Exportações de soja crescem 60% em um ano; vendas de milho sobem 36% no período


As exportações de soja e milho em setembro de 2023 foram maiores que o registrado no mesmo mês do ano passado. Para a oleaginosa os embarques cresceram 60%, atingindo 6,4 milhões de toneladas no último mês, frente a 4 milhões de toneladas no mesmo período do ano anterior.

Já para o milho, a alta chega a 36,45%, atingindo 8,76 milhões de toneladas contra 6,42 milhões de toneladas há um ano. Os dados são do Boletim Logístico de outubro, da Companhia Nacional de Abastecimento (Conab).

Soja é o principal produto do agro brasileiro.
Soja é o principal produto do agro brasileiro. Foto: Divulgação

Exportações de soja e milho no Brasil

O movimento de alta se repete analisando o período de janeiro a setembro. Neste ano já foram enviados ao mercado internacional 87,2 milhões de toneladas de soja em grão, comparada com as 70,4 milhões de toneladas obtidas no mesmo período de 2022.

No caso do milho, a elevação das exportações no mesmo período chega a 40,5%, saindo de 24,2 milhões de toneladas embarcadas de janeiro a setembro do ano passado contra 34 milhões de toneladas neste ano.
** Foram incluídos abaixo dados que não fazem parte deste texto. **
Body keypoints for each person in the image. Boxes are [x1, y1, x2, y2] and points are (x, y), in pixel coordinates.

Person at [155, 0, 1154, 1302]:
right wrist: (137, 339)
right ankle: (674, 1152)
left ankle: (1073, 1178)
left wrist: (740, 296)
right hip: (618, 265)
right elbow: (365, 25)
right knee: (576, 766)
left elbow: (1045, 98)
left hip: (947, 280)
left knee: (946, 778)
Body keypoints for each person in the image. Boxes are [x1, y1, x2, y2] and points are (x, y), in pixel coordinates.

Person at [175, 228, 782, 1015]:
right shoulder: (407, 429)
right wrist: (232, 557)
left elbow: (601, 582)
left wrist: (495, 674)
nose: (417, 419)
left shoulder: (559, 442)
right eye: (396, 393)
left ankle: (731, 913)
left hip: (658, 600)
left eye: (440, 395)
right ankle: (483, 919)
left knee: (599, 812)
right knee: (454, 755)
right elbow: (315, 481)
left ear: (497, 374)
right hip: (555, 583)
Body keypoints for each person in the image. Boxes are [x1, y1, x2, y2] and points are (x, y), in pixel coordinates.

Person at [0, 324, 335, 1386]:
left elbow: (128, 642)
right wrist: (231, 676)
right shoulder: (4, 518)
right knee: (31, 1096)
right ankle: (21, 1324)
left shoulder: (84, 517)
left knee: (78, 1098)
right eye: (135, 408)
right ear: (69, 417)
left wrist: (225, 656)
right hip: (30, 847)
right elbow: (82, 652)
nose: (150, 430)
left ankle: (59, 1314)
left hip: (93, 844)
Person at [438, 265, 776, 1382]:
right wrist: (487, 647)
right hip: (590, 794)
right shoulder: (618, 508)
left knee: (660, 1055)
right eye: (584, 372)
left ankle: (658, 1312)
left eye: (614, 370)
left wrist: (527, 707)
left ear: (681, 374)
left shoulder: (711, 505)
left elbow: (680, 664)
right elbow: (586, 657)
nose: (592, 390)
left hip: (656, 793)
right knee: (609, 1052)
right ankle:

O Arco Norte continua sendo uma importante saída para estes produtos. Para o cereal, a participação destes portos dessa região no escoamento atingiu, em setembro deste ano, 43,3% da movimentação nacional contra 34,1% para o porto de Santos. Para a soja em grãos, foram expedidos pelos portos do Arco Norte 35,3% do total nacional frente a 32,5% embarcados por Santos.

No caso do farelo de soja, as vendas brasileiras ao mercado internacional também cresceram, sendo que no acumulado até setembro de 2023, atingiram 16,9 milhões de toneladas contra 15,9 milhões ocorridas no mesmo período do exercício passado. No entanto, a principal porta de saída deste produto continua sendo Santos, com 41,6% do produto sendo escoado por aquele porto.

Milho é importante produto exportado pelo Brasil.
Milho é importante produto exportado pelo Brasil. Foto: Divulgação

Fretes

Em relação ao mercado de fretes, Mato Grosso obteve, em setembro, um aquecimento nos preços bastante atípico, com ajustes sendo registrados em diversas praças. Já em Mato Grosso do Sul, os fretes oscilaram em relação ao mês anterior, devido à reação dos preços do milho, influenciados pela elevação das cotações internacionais, do dólar e da demanda interna.

Em Goiás, a demanda por fretes esteve alta no mês passado, em especial para aqueles com destino aos portos, sendo o milho o principal produto transportado. No Distrito Federal, em comparação com o mês anterior, os preços do frete para as praças de Araguari (MG), Santos (SP) e Paranaguá (PR), apresentaram leve variação positiva, e aqueles com destino às praças de Uberaba (MG) e Oswaldo Cruz (SP), tiveram leve variação negativa.